Continue the passage on the University of Dayton's network security from where it stops.

» Passage
════
Like every institution of higher learning, the University of Dayton needs to provide open network access to students, faculty, and staff. But as one of the most wired campuses in the country, that openness makes the college especially vulnerable to attacks that bypass the firewall and permeate the network.

All housing at Dayton offers high-speed Internet access, and there are about 10,500 workstations and 283 servers on campus. Our experience with the Code Red virus demonstrated that just five infected machines could overwhelm the core campus router. Before we implemented a more permanent solution, our only valid strategy was to apply patches before a server or workstation was allowed on the network--obviously a labor-intensive process. We also had no way to assess whether the network was infected or under attack.

Peer-to-peer file sharing--popular with students who like to download music and video files--presents additional legal, security, and bandwidth-abuse issues.
════
» Extracted material

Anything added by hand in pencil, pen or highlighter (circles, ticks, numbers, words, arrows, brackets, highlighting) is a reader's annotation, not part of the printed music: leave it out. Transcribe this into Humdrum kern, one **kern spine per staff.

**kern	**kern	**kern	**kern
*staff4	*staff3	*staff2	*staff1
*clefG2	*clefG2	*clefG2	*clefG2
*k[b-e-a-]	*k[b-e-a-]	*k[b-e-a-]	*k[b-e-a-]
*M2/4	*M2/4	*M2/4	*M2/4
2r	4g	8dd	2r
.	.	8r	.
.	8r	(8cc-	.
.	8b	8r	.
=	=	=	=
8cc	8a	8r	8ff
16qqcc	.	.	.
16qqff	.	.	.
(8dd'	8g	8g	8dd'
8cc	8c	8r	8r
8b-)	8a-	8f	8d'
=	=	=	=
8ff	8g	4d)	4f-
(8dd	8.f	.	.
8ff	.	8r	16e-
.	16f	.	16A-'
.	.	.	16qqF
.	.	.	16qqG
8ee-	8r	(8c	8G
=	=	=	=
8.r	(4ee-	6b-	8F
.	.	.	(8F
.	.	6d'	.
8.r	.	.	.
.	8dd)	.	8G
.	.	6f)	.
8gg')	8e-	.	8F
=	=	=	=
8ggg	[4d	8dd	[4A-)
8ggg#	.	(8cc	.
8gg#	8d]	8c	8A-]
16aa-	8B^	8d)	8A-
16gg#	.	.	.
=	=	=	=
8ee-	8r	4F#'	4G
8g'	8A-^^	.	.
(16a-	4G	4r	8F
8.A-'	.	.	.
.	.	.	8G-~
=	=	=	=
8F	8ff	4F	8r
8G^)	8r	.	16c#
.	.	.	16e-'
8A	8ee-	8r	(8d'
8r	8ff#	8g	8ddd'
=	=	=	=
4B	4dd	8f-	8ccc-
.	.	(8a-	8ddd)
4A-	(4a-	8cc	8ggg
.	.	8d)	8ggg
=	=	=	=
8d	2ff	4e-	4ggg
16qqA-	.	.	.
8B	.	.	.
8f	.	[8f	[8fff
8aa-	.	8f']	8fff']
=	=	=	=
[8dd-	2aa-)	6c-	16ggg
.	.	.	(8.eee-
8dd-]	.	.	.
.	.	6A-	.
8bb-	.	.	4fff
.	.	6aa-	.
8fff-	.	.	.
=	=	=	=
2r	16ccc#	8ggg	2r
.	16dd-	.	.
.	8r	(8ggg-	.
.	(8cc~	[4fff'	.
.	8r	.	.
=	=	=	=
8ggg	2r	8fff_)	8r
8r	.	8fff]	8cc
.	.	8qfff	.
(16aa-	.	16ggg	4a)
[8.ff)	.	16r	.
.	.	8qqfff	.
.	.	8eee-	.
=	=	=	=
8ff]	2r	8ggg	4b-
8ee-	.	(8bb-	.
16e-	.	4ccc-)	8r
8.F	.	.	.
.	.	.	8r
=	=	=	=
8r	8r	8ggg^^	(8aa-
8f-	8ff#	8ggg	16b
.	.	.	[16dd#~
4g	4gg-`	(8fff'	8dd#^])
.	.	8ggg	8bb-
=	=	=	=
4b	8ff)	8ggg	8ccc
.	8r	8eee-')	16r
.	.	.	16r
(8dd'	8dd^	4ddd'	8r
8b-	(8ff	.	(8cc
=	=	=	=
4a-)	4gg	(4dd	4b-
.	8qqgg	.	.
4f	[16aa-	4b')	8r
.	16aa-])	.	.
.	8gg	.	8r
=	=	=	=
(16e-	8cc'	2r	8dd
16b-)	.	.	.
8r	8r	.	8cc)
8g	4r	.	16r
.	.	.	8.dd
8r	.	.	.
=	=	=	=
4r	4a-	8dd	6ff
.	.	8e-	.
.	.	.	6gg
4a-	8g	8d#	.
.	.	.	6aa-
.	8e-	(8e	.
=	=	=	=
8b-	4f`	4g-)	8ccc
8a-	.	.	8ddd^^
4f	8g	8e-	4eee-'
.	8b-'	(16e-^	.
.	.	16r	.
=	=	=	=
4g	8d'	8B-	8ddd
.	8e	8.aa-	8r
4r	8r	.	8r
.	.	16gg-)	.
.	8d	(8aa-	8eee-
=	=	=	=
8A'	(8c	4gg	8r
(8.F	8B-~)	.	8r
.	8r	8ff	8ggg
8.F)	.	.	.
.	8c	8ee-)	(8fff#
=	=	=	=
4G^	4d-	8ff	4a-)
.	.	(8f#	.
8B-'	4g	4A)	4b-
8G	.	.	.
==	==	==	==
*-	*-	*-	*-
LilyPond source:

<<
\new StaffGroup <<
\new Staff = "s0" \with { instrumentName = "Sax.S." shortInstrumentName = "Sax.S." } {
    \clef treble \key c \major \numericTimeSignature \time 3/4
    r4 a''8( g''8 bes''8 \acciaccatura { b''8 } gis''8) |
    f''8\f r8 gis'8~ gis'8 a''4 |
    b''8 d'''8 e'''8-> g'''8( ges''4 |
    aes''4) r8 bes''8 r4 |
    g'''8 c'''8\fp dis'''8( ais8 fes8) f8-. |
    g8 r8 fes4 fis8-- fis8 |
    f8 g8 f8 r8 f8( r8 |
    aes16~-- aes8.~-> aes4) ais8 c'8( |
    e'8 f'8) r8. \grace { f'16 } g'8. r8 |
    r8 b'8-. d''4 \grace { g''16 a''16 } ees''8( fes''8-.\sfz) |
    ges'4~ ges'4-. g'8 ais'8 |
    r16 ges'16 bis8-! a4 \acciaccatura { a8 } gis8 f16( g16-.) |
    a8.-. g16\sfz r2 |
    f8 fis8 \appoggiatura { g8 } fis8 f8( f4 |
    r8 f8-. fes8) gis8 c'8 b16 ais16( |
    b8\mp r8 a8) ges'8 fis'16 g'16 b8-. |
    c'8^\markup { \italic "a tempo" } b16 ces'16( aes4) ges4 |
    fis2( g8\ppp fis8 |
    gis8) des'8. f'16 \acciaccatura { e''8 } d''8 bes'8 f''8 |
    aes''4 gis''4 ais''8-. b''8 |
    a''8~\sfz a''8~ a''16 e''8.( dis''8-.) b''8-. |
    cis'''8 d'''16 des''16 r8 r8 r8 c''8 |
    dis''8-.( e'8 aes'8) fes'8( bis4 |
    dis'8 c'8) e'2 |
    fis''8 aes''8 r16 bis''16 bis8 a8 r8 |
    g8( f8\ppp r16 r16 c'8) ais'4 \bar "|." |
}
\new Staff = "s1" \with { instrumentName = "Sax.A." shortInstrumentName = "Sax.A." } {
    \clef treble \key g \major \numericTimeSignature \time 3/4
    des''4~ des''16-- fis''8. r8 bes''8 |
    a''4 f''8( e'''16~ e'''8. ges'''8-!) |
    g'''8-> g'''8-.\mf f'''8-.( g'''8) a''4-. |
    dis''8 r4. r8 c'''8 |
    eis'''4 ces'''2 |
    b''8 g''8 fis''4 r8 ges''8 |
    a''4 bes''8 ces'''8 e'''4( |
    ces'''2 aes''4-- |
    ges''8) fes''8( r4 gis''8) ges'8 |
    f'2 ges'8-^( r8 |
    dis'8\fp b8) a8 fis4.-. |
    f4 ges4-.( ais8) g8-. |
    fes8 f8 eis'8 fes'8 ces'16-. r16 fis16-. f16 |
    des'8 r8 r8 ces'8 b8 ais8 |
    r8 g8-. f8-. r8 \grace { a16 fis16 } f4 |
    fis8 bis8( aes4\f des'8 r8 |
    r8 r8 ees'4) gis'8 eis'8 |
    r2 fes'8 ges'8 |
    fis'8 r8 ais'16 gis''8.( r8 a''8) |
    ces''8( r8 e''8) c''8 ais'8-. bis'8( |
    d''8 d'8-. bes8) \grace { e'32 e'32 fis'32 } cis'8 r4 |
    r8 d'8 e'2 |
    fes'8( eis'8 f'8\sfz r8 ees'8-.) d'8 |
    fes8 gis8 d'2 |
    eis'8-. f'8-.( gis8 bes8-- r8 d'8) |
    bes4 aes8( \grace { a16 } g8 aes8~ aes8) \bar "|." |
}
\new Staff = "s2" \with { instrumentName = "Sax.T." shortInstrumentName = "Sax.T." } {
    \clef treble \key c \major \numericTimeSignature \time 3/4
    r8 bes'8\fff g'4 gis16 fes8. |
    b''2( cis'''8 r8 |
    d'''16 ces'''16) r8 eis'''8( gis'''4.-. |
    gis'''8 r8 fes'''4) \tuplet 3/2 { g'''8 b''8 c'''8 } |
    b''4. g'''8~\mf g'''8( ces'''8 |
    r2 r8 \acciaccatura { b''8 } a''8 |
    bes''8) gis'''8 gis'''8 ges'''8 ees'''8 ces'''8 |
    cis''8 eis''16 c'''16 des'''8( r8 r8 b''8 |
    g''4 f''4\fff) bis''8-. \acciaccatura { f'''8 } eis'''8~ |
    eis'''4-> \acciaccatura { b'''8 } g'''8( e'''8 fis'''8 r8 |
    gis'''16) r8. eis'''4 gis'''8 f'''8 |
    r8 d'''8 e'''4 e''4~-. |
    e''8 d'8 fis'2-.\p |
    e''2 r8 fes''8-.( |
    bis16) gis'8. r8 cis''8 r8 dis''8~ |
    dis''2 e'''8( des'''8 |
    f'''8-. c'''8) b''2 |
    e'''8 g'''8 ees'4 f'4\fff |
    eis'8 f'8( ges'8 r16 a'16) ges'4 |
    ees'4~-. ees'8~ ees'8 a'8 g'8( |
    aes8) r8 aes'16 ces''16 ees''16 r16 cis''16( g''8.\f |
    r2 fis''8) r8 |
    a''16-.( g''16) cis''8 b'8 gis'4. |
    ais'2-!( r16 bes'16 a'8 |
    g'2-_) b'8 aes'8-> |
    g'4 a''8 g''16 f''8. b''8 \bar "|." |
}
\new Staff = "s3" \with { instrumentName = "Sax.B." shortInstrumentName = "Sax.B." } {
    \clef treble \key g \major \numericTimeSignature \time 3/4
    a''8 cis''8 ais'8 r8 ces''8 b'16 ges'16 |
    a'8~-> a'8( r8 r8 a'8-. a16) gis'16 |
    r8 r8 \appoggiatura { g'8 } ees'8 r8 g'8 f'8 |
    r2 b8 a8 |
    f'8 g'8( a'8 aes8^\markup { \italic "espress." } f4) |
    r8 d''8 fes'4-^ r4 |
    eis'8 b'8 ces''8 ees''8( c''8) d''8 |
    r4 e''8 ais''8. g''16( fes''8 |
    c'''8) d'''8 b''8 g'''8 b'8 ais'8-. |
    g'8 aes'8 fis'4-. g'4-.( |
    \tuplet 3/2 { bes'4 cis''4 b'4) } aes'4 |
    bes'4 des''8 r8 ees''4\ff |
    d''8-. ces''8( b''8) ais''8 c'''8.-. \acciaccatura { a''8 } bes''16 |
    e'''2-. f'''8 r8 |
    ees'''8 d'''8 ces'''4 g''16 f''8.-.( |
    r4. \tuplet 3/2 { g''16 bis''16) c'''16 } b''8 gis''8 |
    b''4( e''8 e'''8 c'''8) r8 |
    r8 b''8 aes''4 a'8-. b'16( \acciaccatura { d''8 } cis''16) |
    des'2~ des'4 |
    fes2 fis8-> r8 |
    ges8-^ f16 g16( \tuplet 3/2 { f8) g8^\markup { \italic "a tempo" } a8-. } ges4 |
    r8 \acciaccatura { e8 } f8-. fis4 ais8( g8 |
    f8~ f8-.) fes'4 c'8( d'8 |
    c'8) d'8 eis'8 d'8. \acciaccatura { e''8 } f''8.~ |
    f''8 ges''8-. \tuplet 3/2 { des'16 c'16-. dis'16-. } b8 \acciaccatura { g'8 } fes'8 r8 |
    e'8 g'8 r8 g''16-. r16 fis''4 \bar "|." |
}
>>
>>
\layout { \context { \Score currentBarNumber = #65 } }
════
» Expected answer
One of the fast-emerging areas in information security is automated intrusion prevention. It was clear our patchwork process for deflecting intrusions wasn't working, so late last year we began planning for an automated security initiative to detect suspicious activity and block it. Further, we wanted to easily manage the process using existing staff and install security capabilities for existing and future threats.Last December, we installed TippingPoint Technologies Inc.'s UnityOne Intrusion Prevention Appliance, a high-speed device that blocks malicious traffic at gigabit speeds and incorporates peer-to-peer piracy-prevention capabilities. As soon as the device was installed, our staff could immediately see attacks being blocked on the security-management console's attack log. The university now prevents more than a million network threats every month, including worms and viruses, using this technology. With new security filters, we can keep the intrusion-prevention capabilities up-to-date, protecting the network from exploits on the most-recent vulnerabilities. These security filters protected us from the recent Blaster worm--also known as Sobig or LovSan--and its variants.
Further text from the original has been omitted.